À partida, não tenho nada contra as Gordinhas, mas irrita-me que gozem de um estatuto especial entre os homens. Às Gordinhas tudo é permitido: podem dizer palavrões, falar de sexo à mesa, apanhar grandes bebedeiras e consumir outras substâncias igualmente propícias a estados de euforia, podem inclusive fazer chichi de pernas abertas num beco do Bairro Alto porque como são ‘do grupo’ toda a gente acha muita graça e ninguém condena.

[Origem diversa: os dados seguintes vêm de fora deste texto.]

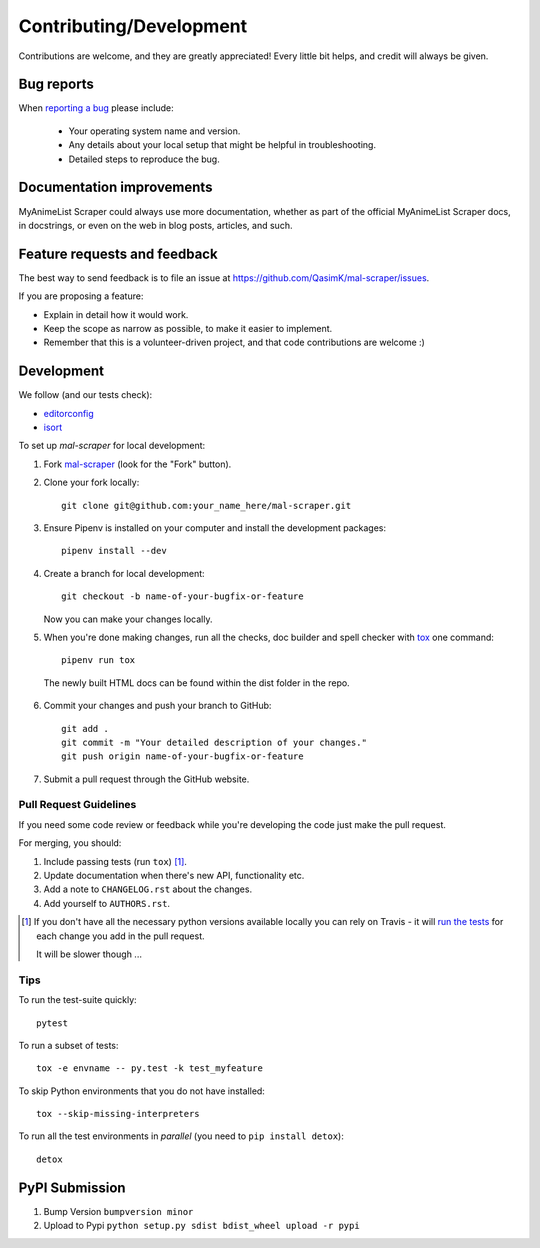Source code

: ========================
Contributing/Development
========================

Contributions are welcome, and they are greatly appreciated! Every
little bit helps, and credit will always be given.

Bug reports
===========

When `reporting a bug <https://github.com/QasimK/mal-scraper/issues>`_ please include:

    * Your operating system name and version.
    * Any details about your local setup that might be helpful in troubleshooting.
    * Detailed steps to reproduce the bug.

Documentation improvements
==========================

MyAnimeList Scraper could always use more documentation, whether as part of the
official MyAnimeList Scraper docs, in docstrings, or even on the web in blog posts,
articles, and such.

Feature requests and feedback
=============================

The best way to send feedback is to file an issue at https://github.com/QasimK/mal-scraper/issues.

If you are proposing a feature:

* Explain in detail how it would work.
* Keep the scope as narrow as possible, to make it easier to implement.
* Remember that this is a volunteer-driven project, and that code contributions are welcome :)

Development
===========

We follow (and our tests check):

* `editorconfig <http://editorconfig.org/>`_
* `isort <https://github.com/timothycrosley/isort>`_

To set up `mal-scraper` for local development:

1. Fork `mal-scraper <https://github.com/QasimK/mal-scraper>`_
   (look for the "Fork" button).
2. Clone your fork locally::

    git clone git@github.com:your_name_here/mal-scraper.git

3. Ensure Pipenv is installed on your computer and install the development packages::

    pipenv install --dev

4. Create a branch for local development::

    git checkout -b name-of-your-bugfix-or-feature

   Now you can make your changes locally.

5. When you're done making changes, run all the checks, doc builder and spell checker with `tox <http://tox.readthedocs.io/en/latest/install.html>`_ one command::

    pipenv run tox

  The newly built HTML docs can be found within the dist folder in the repo.

6. Commit your changes and push your branch to GitHub::

    git add .
    git commit -m "Your detailed description of your changes."
    git push origin name-of-your-bugfix-or-feature

7. Submit a pull request through the GitHub website.

Pull Request Guidelines
-----------------------

If you need some code review or feedback while you're developing the code just make the pull request.

For merging, you should:

1. Include passing tests (run ``tox``) [1]_.
2. Update documentation when there's new API, functionality etc.
3. Add a note to ``CHANGELOG.rst`` about the changes.
4. Add yourself to ``AUTHORS.rst``.

.. [1] If you don't have all the necessary python versions available locally you can rely on Travis - it will
       `run the tests <https://travis-ci.org/QasimK/mal-scraper/pull_requests>`_ for each change you add in the pull request.

       It will be slower though ...

Tips
----

To run the test-suite quickly::

    pytest

To run a subset of tests::

    tox -e envname -- py.test -k test_myfeature

To skip Python environments that you do not have installed::

    tox --skip-missing-interpreters

To run all the test environments in *parallel* (you need to ``pip install detox``)::

    detox

PyPI Submission
===============

1. Bump Version ``bumpversion minor``
2. Upload to Pypi ``python setup.py sdist bdist_wheel upload -r pypi``
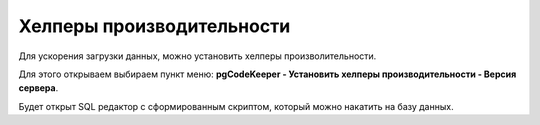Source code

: ==========================
Хелперы производительности
==========================

Для ускорения загрузки данных, можно установить хелперы произволительности.

Для этого открываем выбираем пункт меню: **pgCodeKeeper - Установить хелперы производительности - Версия сервера**.

.. image:: ../images/helper_functions.png

Будет открыт SQL редактор с сформированным скриптом, который можно накатить на базу данных.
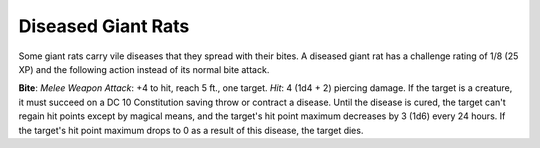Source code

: 
.. _srd_Diseased-Giant-Rats:

Diseased Giant Rats
-------------------

Some giant rats carry vile diseases that they spread with their bites. A
diseased giant rat has a challenge rating of 1/8 (25 XP) and the
following action instead of its normal bite attack.

**Bite**: *Melee Weapon Attack*: +4 to hit, reach 5 ft., one target.
*Hit*: 4 (1d4 + 2) piercing damage. If the target is a creature, it must
succeed on a DC 10 Constitution saving throw or contract a disease.
Until the disease is cured, the target can't regain hit points except by
magical means, and the target's hit point maximum decreases by 3 (1d6)
every 24 hours. If the target's hit point maximum drops to 0 as a result
of this disease, the target dies.
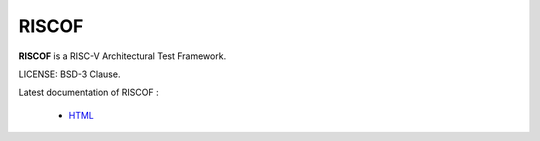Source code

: RISCOF
===========
**RISCOF** is a RISC-V Architectural Test Framework.

LICENSE: BSD-3 Clause.

Latest documentation of RISCOF :

  * `HTML <https://riscof.readthedocs.io/>`_
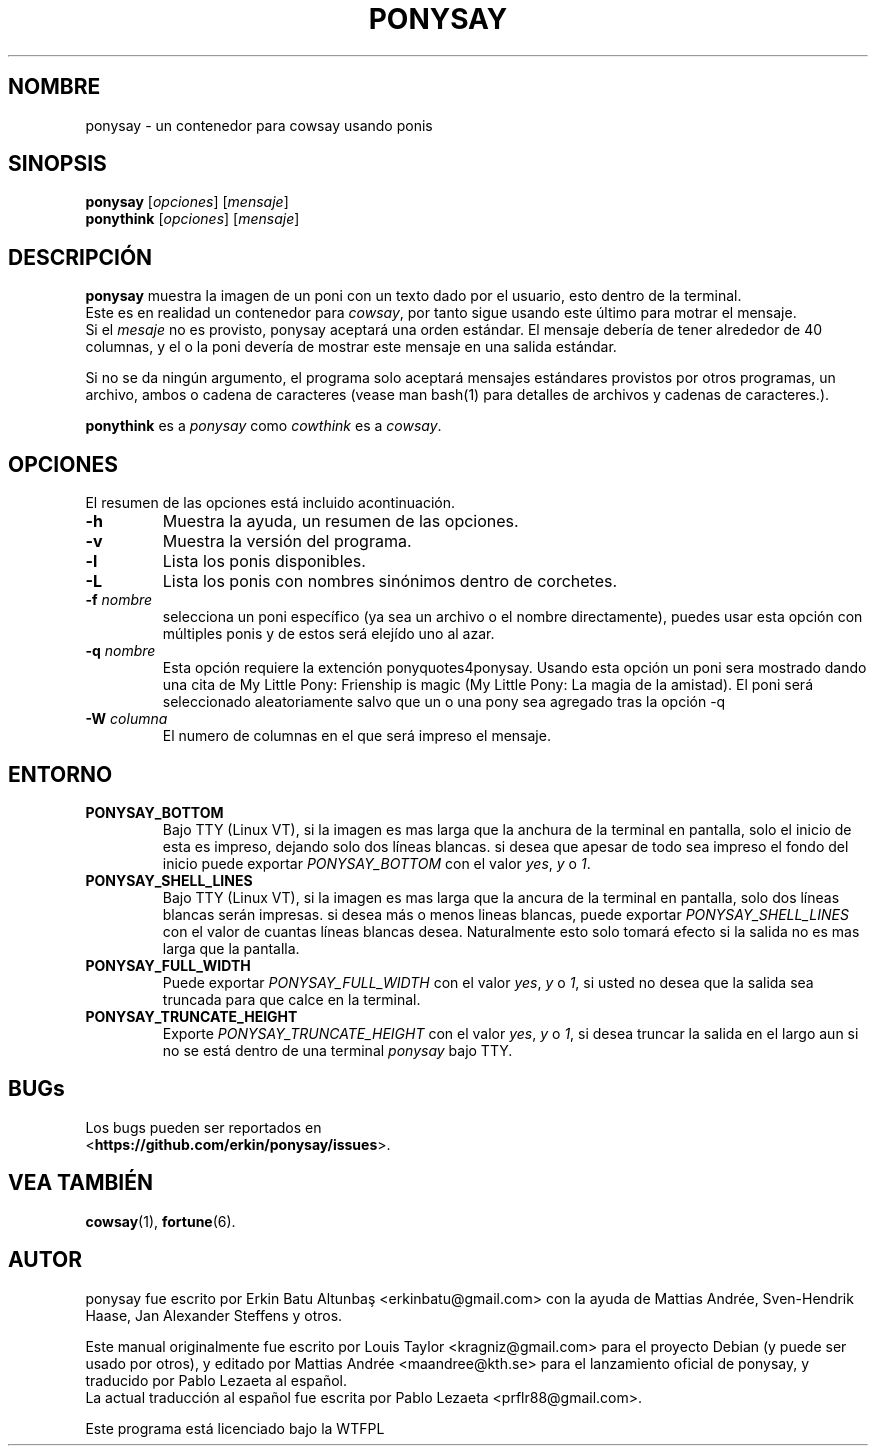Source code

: .\"                                      
.\" First parameter, NAME, should be all caps
.\" Second parameter, SECTION, should be 1-8, maybe w/ subsection
.\" other parameters are allowed: see man(7), man(1)
.TH PONYSAY 6 "Julio 13, 2012"
.\" Please adjust this date whenever revising the manpage.
.\"
.\" Some roff macros, for reference:
.\" .nh        disable hyphenation
.\" .hy        enable hyphenation
.\" .ad l      left justify
.\" .ad b      justify to both left and right margins
.\" .nf        disable filling
.\" .fi        enable filling
.\" .br        insert line break
.\" .sp <n>    insert n+1 empty lines
.\" for manpage-specific macros, see man(7)
.SH NOMBRE
ponysay \- un contenedor para cowsay usando ponis
.SH SINOPSIS
.B ponysay
.RI [ opciones ]
.RI [ mensaje ]
.br
.B ponythink
.RI [ opciones ]
.RI [ mensaje ]
.br
.SH DESCRIPCIÓN
.PP
.\" TeX users may be more comfortable with the \fB<whatever>\fP and
.\" \fI<whatever>\fP escape sequences to invode bold face and italics,
.\" respectively.
\fBponysay\fP muestra la imagen de un poni con un texto dado por el usuario, esto dentro de la terminal.
.br
Este es en realidad un contenedor para \fIcowsay\fP, por tanto sigue usando este último para motrar el mensaje.
.br
Si el \fImesaje\fP no es provisto, ponysay aceptará una orden estándar.
El mensaje debería de tener alrededor de 40 columnas, y el o la poni devería de mostrar este mensaje
en una salida estándar.
.PP
Si no se da ningún argumento, el programa solo aceptará mensajes estándares provistos por otros programas,
un archivo, ambos o cadena de caracteres (vease man bash(1) para detalles de archivos y cadenas de caracteres.).
.PP
\fBponythink\fP es a \fIponysay\fP como \fIcowthink\fP es a \fIcowsay\fP.
.SH OPCIONES
El resumen de las opciones está incluido acontinuación.
.TP
.B \-h
Muestra la ayuda, un resumen de las opciones.
.TP
.B \-v
Muestra la versión del programa.
.TP
.B \-l
Lista los ponis disponibles.
.TP
.B \-L
Lista los ponis con nombres sinónimos dentro de corchetes.
.TP
.B \-f \fInombre\fP
selecciona un poni específico (ya sea un archivo o el nombre directamente), puedes usar esta opción con múltiples ponis y de estos será elejído uno al azar.
.TP
.B \-q \fInombre\fP
Esta opción requiere la extención ponyquotes4ponysay. Usando esta opción
un poni sera mostrado dando una cita de My Little Pony: Frienship is magic
(My Little Pony: La magia de la amistad). El poni será seleccionado aleatoriamente
salvo que un o una pony sea agregado tras la opción -q 
.TP
.B \-W \fIcolumna\fP
El numero de columnas en el que será impreso el mensaje.
.SH ENTORNO
.TP
.B PONYSAY_BOTTOM
Bajo TTY (Linux VT), si la imagen es mas larga que la anchura de la terminal en pantalla, solo el inicio de esta
es impreso, dejando solo dos líneas blancas. si desea que apesar de todo sea impreso el fondo del
inicio puede exportar \fIPONYSAY_BOTTOM\fP con el valor \fIyes\fP, \fIy\fP o \fI1\fP.
.TP
.B PONYSAY_SHELL_LINES
Bajo TTY (Linux VT), si la imagen es mas larga que la ancura de la terminal en pantalla, solo dos líneas blancas
serán impresas. si desea más o menos lineas blancas, puede exportar \fIPONYSAY_SHELL_LINES\fP con
el valor de cuantas líneas blancas desea. Naturalmente esto solo tomará efecto si la salida no es mas
larga que la pantalla.
.TP
.B PONYSAY_FULL_WIDTH
Puede exportar \fIPONYSAY_FULL_WIDTH\fP con el valor \fIyes\fP, \fIy\fP o \fI1\fP, si usted
no desea que la salida sea truncada para que calce en la terminal.
.TP
.B PONYSAY_TRUNCATE_HEIGHT
Exporte \fIPONYSAY_TRUNCATE_HEIGHT\fP con el valor \fIyes\fP, \fIy\fP o \fI1\fP, si
desea truncar la salida en el largo aun si no se está dentro de una terminal \fIponysay\fP bajo TTY.
.SH BUGs
.nf
Los bugs pueden ser reportados en
.br
<\fBhttps://github.com/erkin/ponysay/issues\fP>.
.SH VEA TAMBIÉN
.BR cowsay (1),
.BR fortune (6).
.br
.SH AUTOR
ponysay fue escrito por Erkin Batu Altunbaş <erkinbatu@gmail.com>
con la ayuda de Mattias Andrée, Sven-Hendrik Haase, Jan Alexander Steffens y otros.
.\" vea el archivo CREDITS para la lista completa.
.PP
Este manual originalmente fue escrito por Louis Taylor <kragniz@gmail.com>
para el proyecto Debian (y puede ser usado por otros), y editado por
Mattias Andrée <maandree@kth.se> para el lanzamiento oficial de ponysay,
y traducido por Pablo Lezaeta al español.
.br
La actual traducción al español fue escrita por Pablo Lezaeta <prflr88@gmail.com>.
.br
.PP
Este programa está licenciado bajo la WTFPL
.\" Vea el archivo COPYING para ver la licencia completa.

Agora vamos lá ver o que acontece se uma miúda gira faz alguma dessas coisas sem que surja logo um inquisidor de serviço a apontar o dedo para lhe chamar leviana, ordinária, desavergonhada e até mesmo porca. Uma miúda gira não tem direito a esse tipo de comportamentos porque não é one of the guys: é uma mulher e, consequentemente, deve comportar-se como tal. E o que mais me irrita é quando as Gordinhas apontam também elas o dedo às giras, quando estas se comportam de forma semelhante a elas.
Ser gira dá trabalho e requer alguma diplomacia. Que o digam as minhas amigas mais bonitas e boazonas que foram vendo a sua reputação ser sistematicamente denegrida por dois tipos de pessoas: os tipos que nunca as conseguiram levar para a cama e as gordas que teriam gostado de ter sido levadas para a cama por esses ou por outros. Uma mulher gira não pode falar alto nem dizer palavrões que lhe caem logo em cima. Já uma Gordinha pode dizer e fazer tudo o que lhe passar pela cabeça, porque conquistou um inexplicável estatuto de impunidade.
Porquê? Porque não é vista como uma mulher? Porque todos têm pena dela? E, já agora, porque é que quando uma mulher está/é gorda nunca ninguém lhe diz, mas quando está/é magra, ninguém se coíbe de comentar: «Estás tão magra!?»
Como dizia a Wallis Simpson: «Never too rich, never too slim». E quanto às Gordinhas, o melhor é arranjarem um namorado. Ou uma dieta. Ou as duas coisas.